▶ [Aufgabe] Gib den Text über den Rücktritt von Margot Käßmann vollständig und Wort für Wort wieder.

▶ [Textauszug]
Der Rücktritt - persönlicher Rückschlag und gesellschaftliches Symbol

von Martin Block, Göttingen

Die EKD-Ratsvorsitzende und Landesbischöfin der Hannoverschen Landeskirche Dr. Margot Käßmann ist vor wenigen Tagen von ihren Ämtern mit sofortiger Wirkung zurückgetreten. Der Grund war das Überfahren einer roten Ampel unter Alkoholeinfluß. Ein eindeutiges Fehlverhalten, das sie nicht zu verheimlichen oder zu beschönigen suchte, sondern für das sie schnell und konsequent die Folgen auf sich nahm: Rücktritt. Käßmann sah ihre Glaubwürdigkeit als Repräsentantin der EKD in Gefahr und suchte weiteren Schaden von Person und Amt abzuwehren. Dies ist ihr mit diesem völlig überraschenden Karriereknick auch gelungen, leider gelungen muß man sagen in Anbetracht ihrer ermutigenden und zukunftsweisenden Arbeit seit 1999 in Hannover und seit Oktober 2009 in Berlin.

▶ [Datensätze]
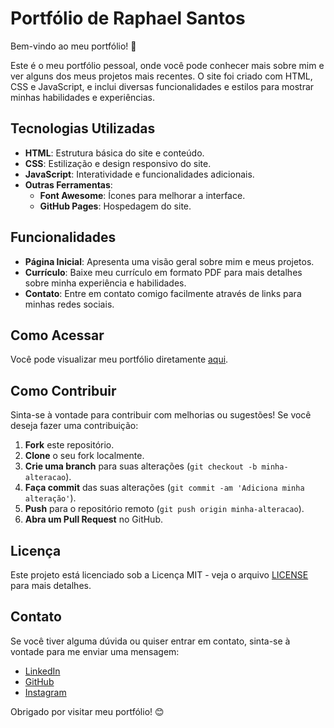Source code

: # Portfólio de Raphael Santos

Bem-vindo ao meu portfólio! 🎉

Este é o meu portfólio pessoal, onde você pode conhecer mais sobre mim e ver alguns dos meus projetos mais recentes. O site foi criado com HTML, CSS e JavaScript, e inclui diversas funcionalidades e estilos para mostrar minhas habilidades e experiências.

## Tecnologias Utilizadas

- **HTML**: Estrutura básica do site e conteúdo.
- **CSS**: Estilização e design responsivo do site.
- **JavaScript**: Interatividade e funcionalidades adicionais.
- **Outras Ferramentas**:
  - **Font Awesome**: Ícones para melhorar a interface.
  - **GitHub Pages**: Hospedagem do site.

## Funcionalidades

- **Página Inicial**: Apresenta uma visão geral sobre mim e meus projetos.
- **Currículo**: Baixe meu currículo em formato PDF para mais detalhes sobre minha experiência e habilidades.
- **Contato**: Entre em contato comigo facilmente através de links para minhas redes sociais.

## Como Acessar

Você pode visualizar meu portfólio diretamente [aqui](https://raphaelsantos141.github.io/RaphaelAugustoPortfolio/).

## Como Contribuir

Sinta-se à vontade para contribuir com melhorias ou sugestões! Se você deseja fazer uma contribuição:

1. **Fork** este repositório.
2. **Clone** o seu fork localmente.
3. **Crie uma branch** para suas alterações (`git checkout -b minha-alteracao`).
4. **Faça commit** das suas alterações (`git commit -am 'Adiciona minha alteração'`).
5. **Push** para o repositório remoto (`git push origin minha-alteracao`).
6. **Abra um Pull Request** no GitHub.

## Licença

Este projeto está licenciado sob a Licença MIT - veja o arquivo [LICENSE](LICENSE) para mais detalhes.

## Contato

Se você tiver alguma dúvida ou quiser entrar em contato, sinta-se à vontade para me enviar uma mensagem:

- [LinkedIn](https://www.linkedin.com/in/raphaelsantos141)
- [GitHub](https://github.com/raphaelsantos141)
- [Instagram](https://www.instagram.com/raphael.adesign?igsh=dmN6OGEzY3h6OG00)

Obrigado por visitar meu portfólio! 😊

▶ [Antwort]
Der Rücktritt - persönlicher Rückschlag und gesellschaftliches Symbol

von Martin Block, Göttingen

Die EKD-Ratsvorsitzende und Landesbischöfin der Hannoverschen Landeskirche Dr. Margot Käßmann ist vor wenigen Tagen von ihren Ämtern mit sofortiger Wirkung zurückgetreten. Der Grund war das Überfahren einer roten Ampel unter Alkoholeinfluß. Ein eindeutiges Fehlverhalten, das sie nicht zu verheimlichen oder zu beschönigen suchte, sondern für das sie schnell und konsequent die Folgen auf sich nahm: Rücktritt. Käßmann sah ihre Glaubwürdigkeit als Repräsentantin der EKD in Gefahr und suchte weiteren Schaden von Person und Amt abzuwehren. Dies ist ihr mit diesem völlig überraschenden Karriereknick auch gelungen, leider gelungen muß man sagen in Anbetracht ihrer ermutigenden und zukunftsweisenden Arbeit seit 1999 in Hannover und seit Oktober 2009 in Berlin.